Die Aufnahme einer beruflichen Tätigkeit in einer Gemeinde braucht desweiteren häufig eine besondere Eröffnungslizenz der Stadtverwaltung (“licencia de funcionamiento”), es sei denn, hier liegen Ausnahmevoraussetzungen vor. Näheres wird bei der zuständigen Stadtverwaltung zu klären sein.

Eine  hilfreiche  Broschüre über Spanien (ca. 60 Seiten, Merkblatt Nr. 48) erhält man über das Bundesverwaltungsamt, Informationsstelle für Auslandstätige und Auswanderer.  Nähere Informationen hierzu findet man der Seite www.bundesverwaltungsamt.de unter dem Thema Auswanderung / EURES.

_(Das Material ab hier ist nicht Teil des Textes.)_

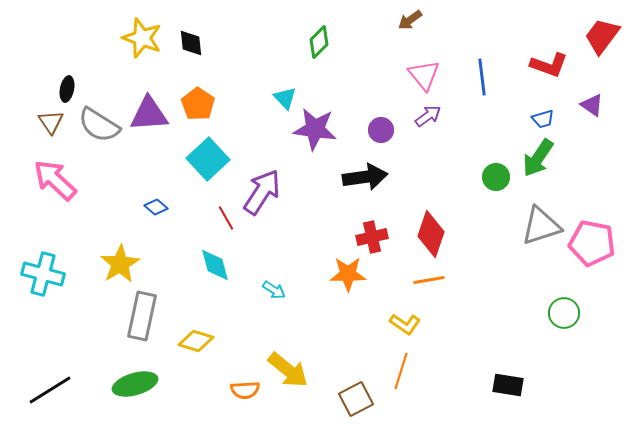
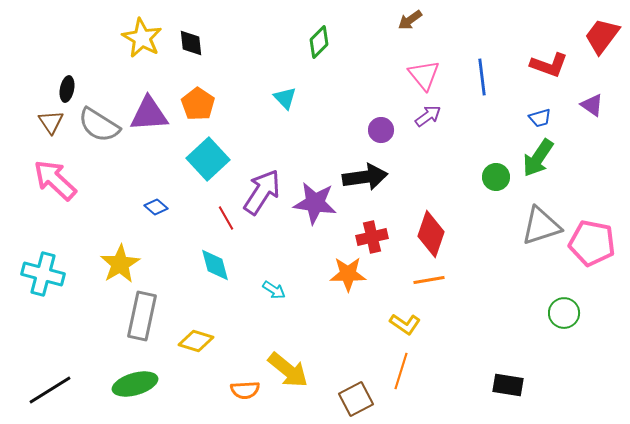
yellow star at (142, 38): rotated 9 degrees clockwise
blue trapezoid at (543, 119): moved 3 px left, 1 px up
purple star at (315, 129): moved 74 px down
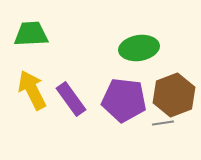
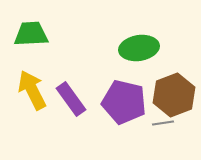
purple pentagon: moved 2 px down; rotated 6 degrees clockwise
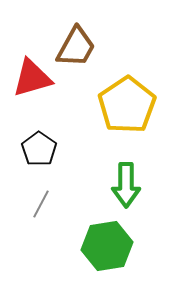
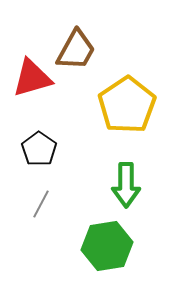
brown trapezoid: moved 3 px down
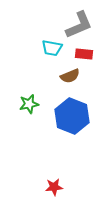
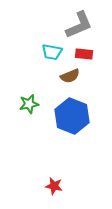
cyan trapezoid: moved 4 px down
red star: moved 1 px up; rotated 18 degrees clockwise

Es wird dringend geraten, die mit der Aufnahme einer unternehmerischen Tätigkeit in Spanien verbundenen Schwierigkeiten nicht zu unterschätzen und sich vorher umfassend und kompetent beraten zu lassen.

Die Kammer verfügt in der interessierenden Region über eine Anzahl von deutschsprachigen Rechtsanwälten, die bei diesemVorhaben möglicherweise behilflich sein können. Es können die nächstgelegenen deutschsprachigen Rechtsanwälte über  die Webseite www.ahk.es (--> Datenbanken) bzw. www.iurweb.ahk.es gesucht werden. Auskünfte und Beratungen der Rechtsanwälte sind honorarpflichtig und können in ihrer Höhe frei vereinbart werden .

Im Verlag Edition für internationale Wirtschaft in Frankfurt (www.edition-spanien.de) findet man möglicherweise interessante Bücher zum spanischen Rechtsraum.